Investors are skittish about real estate investments due to the beating the sector took over the past few years, but are they worth another look?

Investors are skittish about real estate investments due to the beating the sector took over the past few years, but alternative-investment managers say real estate has some features that make it worth another look.

That was the message from a panel of real estate investment managers at the Investment News Alternative Investments Conference in Chicago Monday.

Despite a bad drop in 2008, a real estate allocation can, over the long term, reduce portfolio volatility and add income, and, in many cases, offer non-correlation to the larger stock market.

But not always.

“Different product types behave very differently,” said panelist Jeffrey T. Hanson, president and chief executive officer of Grubb & Ellis Equity Advisors LLC.

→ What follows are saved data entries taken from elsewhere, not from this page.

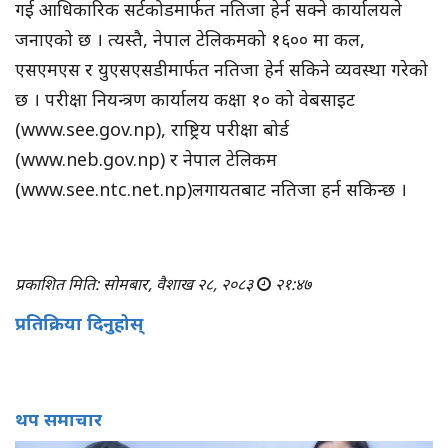
गई आधिकारिक सर्टकोडमार्फत नतिजा हेर्न सक्ने कार्यालयले
जनाएको छ । त्यस्तै, नेपाल टेलिकमको १६०० मा कल,
एसएमएस र युएसएसडीमार्फत नतिजा हेर्न सकिने व्यवस्था गरेको
छ । परीक्षा नियन्त्रण कार्यालय कक्षा १० को वेबसाइट
(www.see.gov.np), राष्ट्रिय परीक्षा बोर्ड
(www.neb.gov.np) र नेपाल टेलिकम
(www.see.ntc.net.np)लगायतबाट नतिजा हर्न सकिन्छ ।
प्रकाशित मिति: सोमबार, वैशाख २८, २०८३
२१:४७
प्रतिक्रिया दिनुहोस्
थप समाचार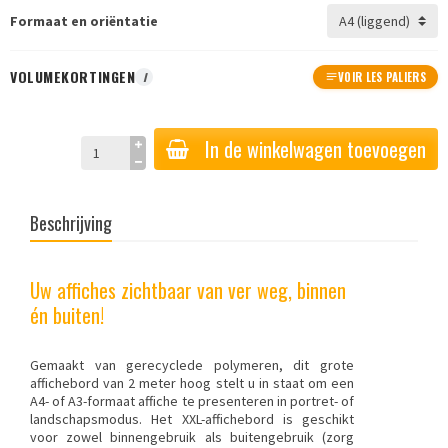
Formaat en oriëntatie
VOLUMEKORTINGEN
I
VOIR LES PALIERS
In de winkelwagen toevoegen
Beschrijving
Uw affiches zichtbaar van ver weg, binnen
én buiten!
Gemaakt van gerecyclede polymeren, dit grote
affichebord van 2 meter hoog stelt u in staat om een
A4- of A3-formaat affiche te presenteren in portret- of
landschapsmodus. Het XXL-affichebord is geschikt
voor zowel binnengebruik als buitengebruik (zorg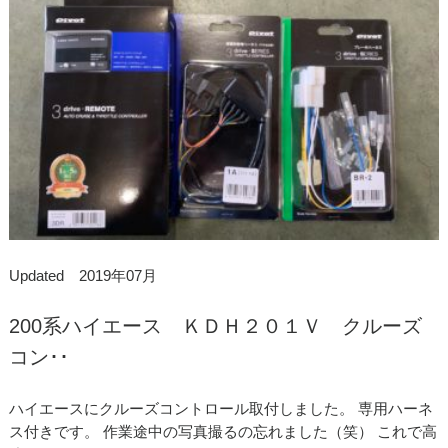
Updated 2019年07月
200系ハイエース ＫＤＨ２０１Ｖ クルーズ
コン･･
ハイエースにクルーズコントロール取付しました。 専用ハーネ
ス付きです。 作業途中の写真撮るの忘れました（笑） これで高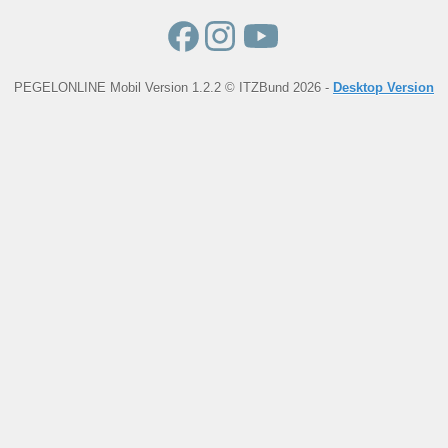
PEGELONLINE Mobil Version 1.2.2 © ITZBund 2026 -
Desktop Version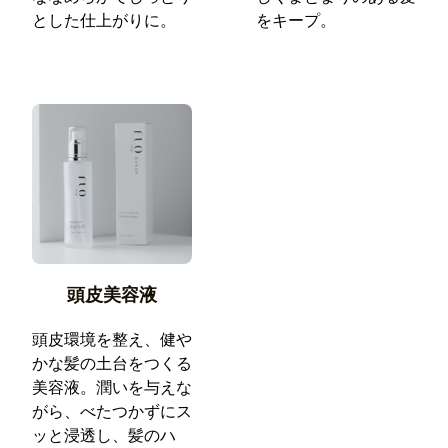
とした仕上がりに。
をキープ。
頭皮美容液
頭皮環境を整え、健や
かな髪の土台をつくる
美容液。潤いを与えな
がら、べたつかずにス
ッと浸透し、髪のハ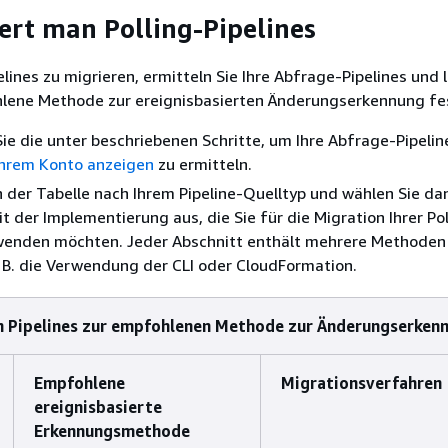
ert man Polling-Pipelines
ines zu migrieren, ermitteln Sie Ihre Abfrage-Pipelines und 
lene Methode zur ereignisbasierten Änderungserkennung fe
e die unter beschriebenen Schritte, um Ihre Abfrage-Pipeli
 Ihrem Konto anzeigen
zu ermitteln.
n der Tabelle nach Ihrem Pipeline-Quelltyp und wählen Sie da
t der Implementierung aus, die Sie für die Migration Ihrer Pol
rwenden möchten. Jeder Abschnitt enthält mehrere Methoden 
. B. die Verwendung der CLI oder CloudFormation.
n Pipelines zur empfohlenen Methode zur Änderungserken
Empfohlene
Migrationsverfahren
ereignisbasierte
Erkennungsmethode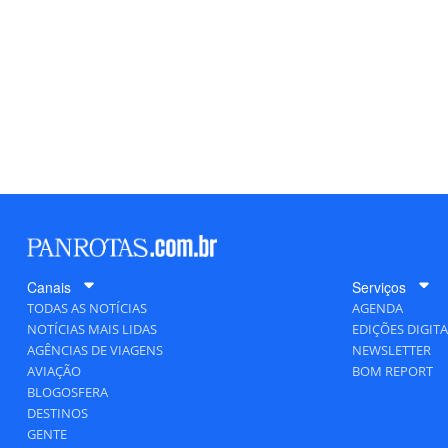
Canais
Serviços
TODAS AS NOTÍCIAS
AGENDA
NOTÍCIAS MAIS LIDAS
EDIÇÕES DIGITA
AGÊNCIAS DE VIAGENS
NEWSLETTER
AVIAÇÃO
BOM REPORT
BLOGOSFERA
DESTINOS
GENTE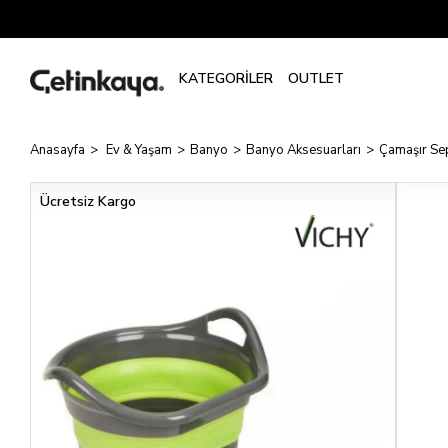
Anasayfa
Ev & Yaşam
Banyo
Banyo Aksesuarları
Çamaşır Se
Ücretsiz Kargo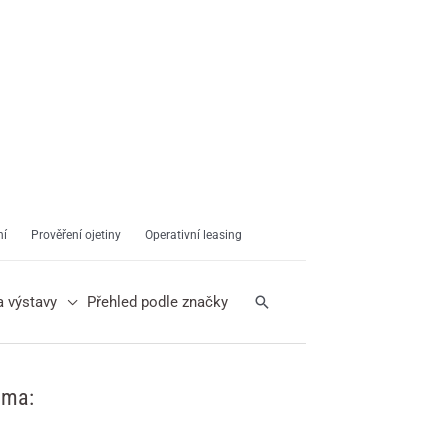
ní
Prověření ojetiny
Operativní leasing
Hledat
a výstavy
Přehled podle značky
ama: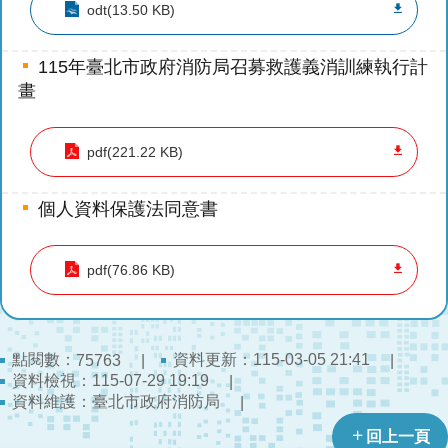
檔
odt(13.50 KB)
案
應
115年臺北市政府消防局召募救護義消訓練執行計
用
畫
榮
譽
pdf(221.22 KB)
榜
個人資料保護法同意書
聯
絡
資
pdf(76.86 KB)
訊
相
關
點閱數：
資料更新：115-03-05 21:41
75763
連
資料檢視：115-07-29 19:19
資料維護：臺北市政府消防局
結
回上一頁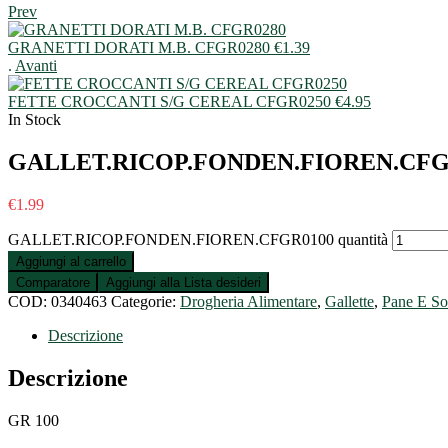
Prev
GRANETTI DORATI M.B. CFGR0280
€
1.39
.
Avanti
FETTE CROCCANTI S/G CEREAL CFGR0250
€
4.95
In Stock
GALLET.RICOP.FONDEN.FIOREN.CFG
€
1.99
GALLET.RICOP.FONDEN.FIOREN.CFGR0100 quantità
Aggiungi al carrello
Comparatore
Aggiungi alla Lista desideri
COD:
0340463
Categorie:
Drogheria Alimentare
,
Gallette
,
Pane E Sos
Descrizione
Descrizione
GR 100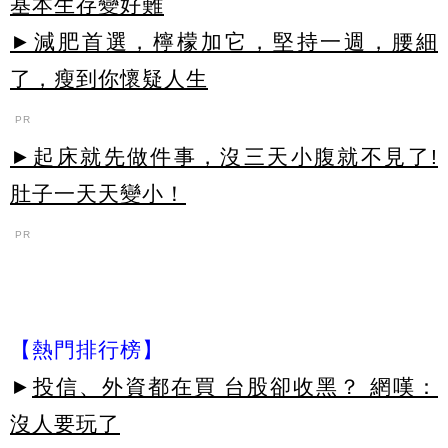
基本生存變好難
►減肥首選，檸檬加它，堅持一週，腰細
了，瘦到你懷疑人生
PR
►起床就先做件事，沒三天小腹就不見了!
肚子一天天變小！
PR
【熱門排行榜】
►
投信、外資都在買 台股卻收黑？ 網嘆：
沒人要玩了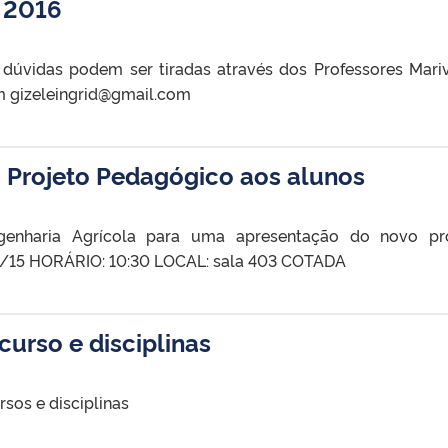
r 2016
 dúvidas podem ser tiradas através dos Professores Mari
m gizeleingrid@gmail.com
 Projeto Pedagógico aos alunos
enharia Agrícola para uma apresentação do novo pro
2/15 HORÁRIO: 10:30 LOCAL: sala 403 COTADA
urso e disciplinas
sos e disciplinas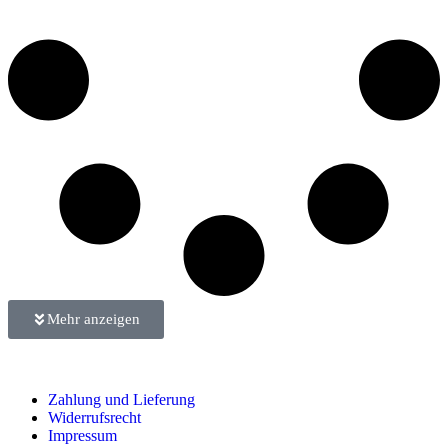
Mehr anzeigen
Zahlung und Lieferung
Widerrufsrecht
Impressum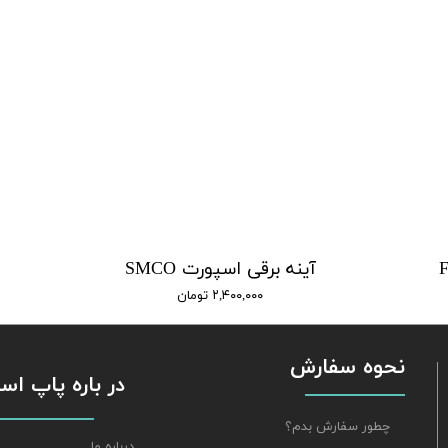
آینه برقی اسپورت SMCO
۲,۴۰۰,۰۰۰ تومان
نحوه سفارش
​​​​​​​ در باره پاپ 
چطور سفارش بدم؟
درباره ما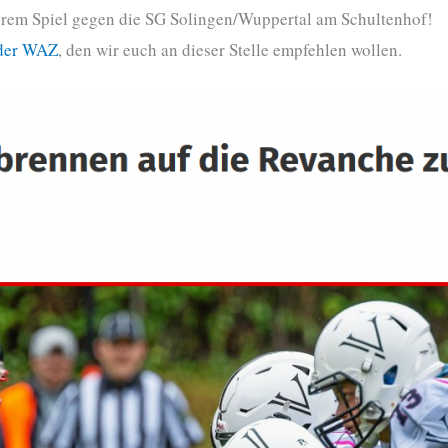
erem Spiel gegen die SG Solingen/Wuppertal am Schultenhof!
 der WAZ
, den wir euch an dieser Stelle empfehlen wollen.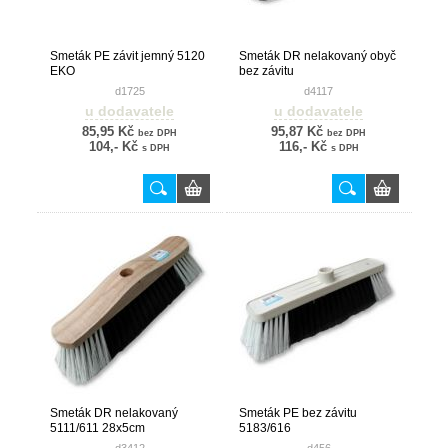
Smeták PE závit jemný 5120
Smeták DR nelakovaný obyč
EKO
bez závitu
d1725
d4117
u dodavatele
u dodavatele
85,95 Kč
95,87 Kč
bez DPH
bez DPH
104,- Kč
116,- Kč
s DPH
s DPH
Smeták DR nelakovaný
Smeták PE bez závitu
5111/611 28x5cm
5183/616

Golf courses didn’t do so well during the downturn and neither did office space. But health care facilities did very well.

Mr. Hanson said he considered health-care-related real estate to be the strongest sector.

“One component that differentiates it is, it is the one asset class that does not heavily depend on job growth,” said Mr. Hanson. “Another relates to demographic trends in our aging population.”

Other sectors have unique strengths, he said. Hotel and lodging can reprice its products quickly, and he sees a strong future for rental housing, due partly to the so-called echo boom generation and their propensity to make home purchases later in life than their baby boomer parents did.

Compared with a 60%/40% stock/bond portfolio, putting 10% of funds into real estate and another 10% to managed futures would have increased return and reduced volatility over the last 15 years, said Mark Goldbert, managing director of W.P. Carey & Co. LLC and president of Carey Financial LLC.

The conference was attended by more than 400 investment professionals.